A New Homegrown Play Raises A Mirror To The Privilege Of The Elite During The Pandemic

Gujarati Mid-day
Gujarati Mid-dayGujarati Mid-day

"Art should comfort the disturbed and disturb the comfortable."

Cesar Cruz

This saying rings particularly true while examining the recently performed play 'Hunkaro' at Delhi’s Mahindra Excellence in Theatre Awards Festival 2023. The 85-minute play, directed by Mohit Takalkar, intriguingly interweaves three stories with themes of strength and hope and the impossibility of life without either of the two. The piece was performed by six trained theatre practitioners in primarily Hindi, Marathi, Haryanvi, and Awadhi dialects. The word Hunkaro literally translates to 'verbal affirmation'. The play is well-stocked with songs from the centennial old Manganiyar tradition but does not have any musical instrument to emphasize the impact of the spoken word.

The play’s plot revolves around six actors, who arrive on stage and sit in a row in front of the audience. They narrate three different tales with one common connection — the pandemic. The three stories written by Vijaydan Detha, Arvind Charan, and Chirag Khandelwal, are narrated in different languages and the intent behind which is to keep the audience on their toes and attentive.

The play is designed in an intricate way to make the viewing experience difficult for the audience, most of which comprises the well-to-do members of society. There is hardly any movement on the stage, except for when the actors follow each other in a single line and return to their original seating position after each tale is narrated. The most difficult aspect of the play is its varied dialects. The stories that they tell are heart-wrenching but the language used is quite inaccessible for most of the audience, who can only understand a few words. The entire gravitas of the performance lies in pure storytelling prowess.

The great American novelist Toni Morrison once said, “All good art is political! There is none that isn't." There is nothing more political than language and the play astutely brings that out. The COVID-19 pandemic was a trying time for the entire world but the degree of suffering largely depended on one’s class position. A boy from a rich urban city may have had a tough time feeling disconnected from his friends and everyday life during the lockdown but that pales in comparison to the struggles and worries of a daily wage earner or a migrant laborer, on whose labored shoulders the weight of his family and his own existence rests.
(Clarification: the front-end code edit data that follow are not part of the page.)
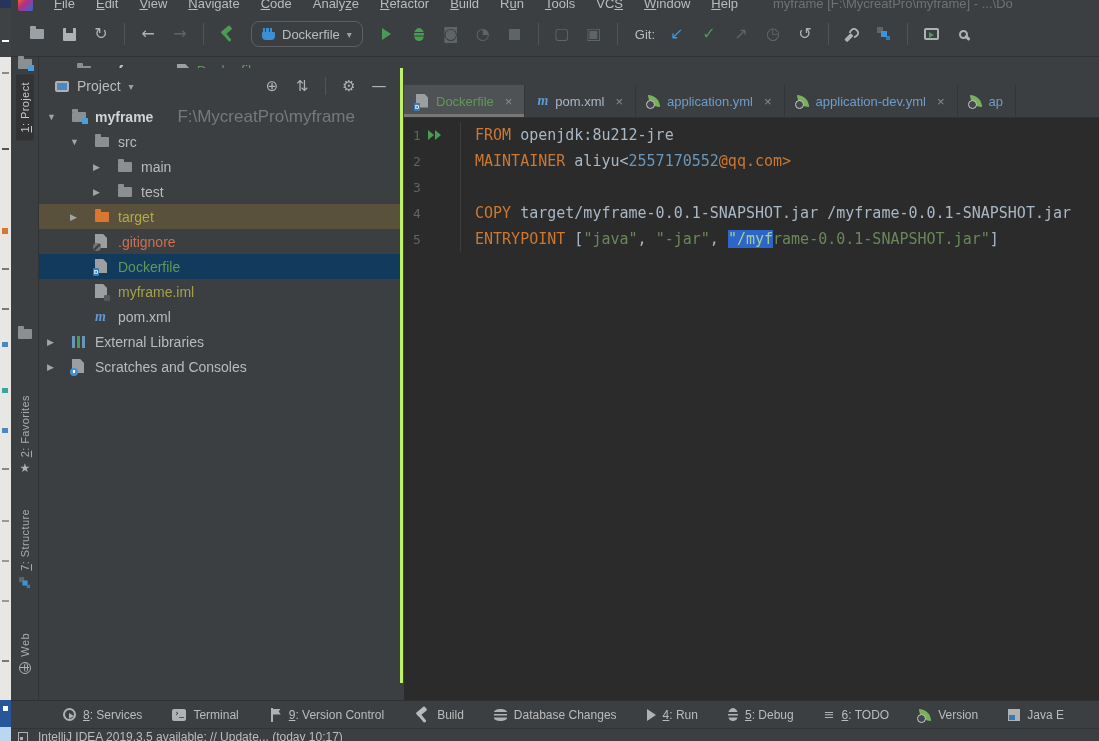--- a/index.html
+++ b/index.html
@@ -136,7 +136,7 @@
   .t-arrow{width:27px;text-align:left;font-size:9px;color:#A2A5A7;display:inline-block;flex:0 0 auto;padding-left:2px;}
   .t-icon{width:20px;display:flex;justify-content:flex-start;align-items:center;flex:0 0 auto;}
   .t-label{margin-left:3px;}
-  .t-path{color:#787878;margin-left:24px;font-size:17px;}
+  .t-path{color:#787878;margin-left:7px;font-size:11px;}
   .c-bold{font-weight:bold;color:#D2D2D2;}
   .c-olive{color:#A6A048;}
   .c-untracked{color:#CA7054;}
The struggle of the common worker was invisible to the financially secure section of society and the elite could not fathom the extent of the hardship a worker had to endure during the pandemic. The use of language in the play is built on this foundation to inverse the power dynamics, whereby the workers narrate their own stories in their mother tongue, which is inaccessible to the privileged, with language being a tool to express the privileged's unknowability of the worker's experience. It is a commentary on the elite’s wilful blindness towards class struggle during the dark days of the pandemic.

If and when Hunkaro is staged in your city, be sure to attend it. The beauty of the play lies in its reliability on the audience’s engagement and involvement. This is not art for art’s sake but a rather poignant political piece of art, that is burningly relevant to contemporary times. Even if the stories of the workers or the language may seem inaccessible to the audience, everyone will be united by a recurring emotion in all three stories of the play that pervades all of humanity — providing a glimmer of hope, even in the darkest of times.